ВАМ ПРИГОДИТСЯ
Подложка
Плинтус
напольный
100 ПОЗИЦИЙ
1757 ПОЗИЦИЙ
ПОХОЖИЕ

_WHAT YOU HAVE TO DO:_
Reproduce the listing, replacing "ПОЗИЦИЙ" with "ТОВАРОВ" everywhere it appears and leaving everything else unchanged.

_EXERCISE RESPONSE:_
ВАМ ПРИГОДИТСЯ
Подложка
Плинтус
напольный
100 ТОВАРОВ
1757 ТОВАРОВ
ПОХОЖИЕ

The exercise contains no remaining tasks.